Sour Mol, deputy governor of Romeas Hek district, said nine people, including one man, had been affected.
They were identified as Pov Nay, 47, Hem Seat, 53, Chap Sen, 54, So Neng, 49, Srey Nop, 25, Chap Soeun, 50, Ou Rin, 45, Hing Nak, 40 and Put Seat, 45.
“Their symptoms include eye pain, aches and difficulty breathing,” Mr Mol said, adding that all of them were receiving treatment at the district hospital.
Kuch Sitha, deputy director of the provincial referral hospital, said the villagers were affected while they were farming, according to a provincial health department report.
“They were digging the land and touched the bomb in Romeas Hek district’s Korki commune, where the Cambodian Mine Action Centre has encountered and removed similar bombs. The bombs were dropped by US soldiers during the war,” he said.
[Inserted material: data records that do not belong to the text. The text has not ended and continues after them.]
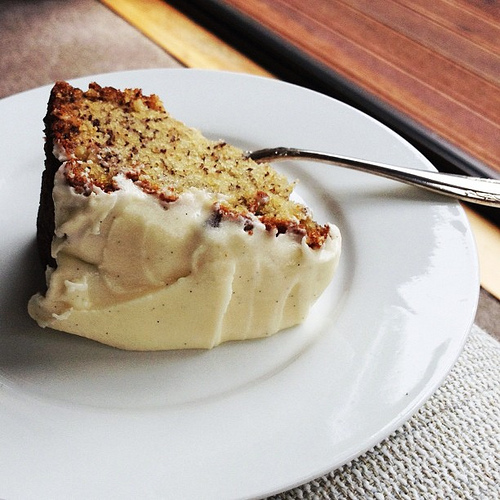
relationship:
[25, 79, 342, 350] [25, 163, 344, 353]
cake has frosting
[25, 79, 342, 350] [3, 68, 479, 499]
cake on plate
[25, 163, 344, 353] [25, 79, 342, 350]
frosting on cake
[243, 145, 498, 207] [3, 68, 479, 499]
utensil on plate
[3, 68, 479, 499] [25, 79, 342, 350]
plate has cake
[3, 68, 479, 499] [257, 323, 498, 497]
plate on mat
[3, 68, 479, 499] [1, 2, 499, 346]
plate on table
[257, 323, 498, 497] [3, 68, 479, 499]
mat under plate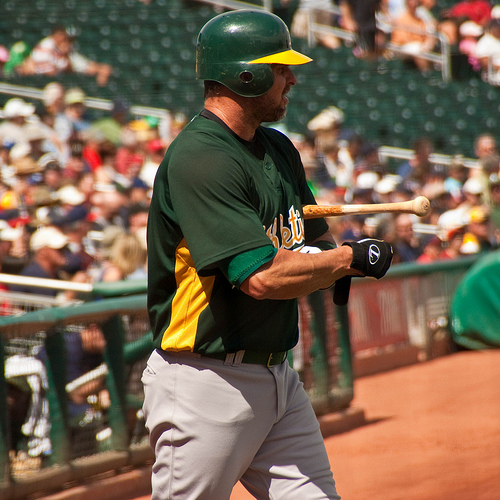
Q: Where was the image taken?
A: It was taken at the stadium.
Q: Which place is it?
A: It is a stadium.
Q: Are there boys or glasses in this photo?
A: No, there are no boys or glasses.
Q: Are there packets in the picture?
A: No, there are no packets.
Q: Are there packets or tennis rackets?
A: No, there are no packets or tennis rackets.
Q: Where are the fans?
A: The fans are in the stadium.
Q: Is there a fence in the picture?
A: Yes, there is a fence.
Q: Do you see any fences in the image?
A: Yes, there is a fence.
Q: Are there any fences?
A: Yes, there is a fence.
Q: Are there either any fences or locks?
A: Yes, there is a fence.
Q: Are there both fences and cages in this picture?
A: No, there is a fence but no cages.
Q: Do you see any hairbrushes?
A: No, there are no hairbrushes.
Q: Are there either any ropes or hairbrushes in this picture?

Mr Sitha added the villagers would be transferred to the provincial hospital if their condition worsened.
Commune clerk Kim Thoeun confirmed the villagers were from the commune, saying they had been hired to clear grass on a plot of cassava.
“While they were clearing the grass, they touched on a plastic package containing yellow powder,” he said, adding that the powder was a chemical substance used in barrel bombs.
Ms Nop, who received an injection while staying in hospital, said she was concerned about her future health following the chemical exposure.
“I don’t what it was, but after exposure, we coughed, sneezed, and some of my colleagues vomited,” she said, adding that a foul-smelling smoke had been emitted.
Ms Nop said she felt better but did not know when she would be allowed to leave the hospital.
Last year, eight villagers in Korki commune were sent to hospital after being exposed to chemical bombs. They saw metal in a paddy field and dug it out to sell as scrap, but smoke was discharged, causing them to vomit and collapse.
According to the Foreign Ministry, there are 34 locations throughout the country known to contain chemical barrel bombs.
These include two chemical bomb sites discovered in Tbong Khmum provinces’s Choam Kravien commune, and 29 chemical bomb sites in Svay Rieng’s Korki commune located close to villagers’ homes.
In Mondulkiri province, ten chemical bomb sites were recently discovered, covered by forest and crops planted by indigenous villagers.
Last year, more than 100 villagers in Svay Rieng province were found to be suffering from the effects of chemical bombs and sent to hospital for treatment.
Most had skin and respiratory complaints, while some babies have been born with abnormalities thought to be linked to bomb exposure.
In December, the Organisation for the Prohibition of Chemical Weapons in The Hague came to Cambodia to assist in chemical bomb clearance following the government’s request.
They inspected all chemical bomb sites in Tbong Khmum, Svay Rieng and Mondulkiri provinces and later confirmed the barrel bombs were chemical weapons.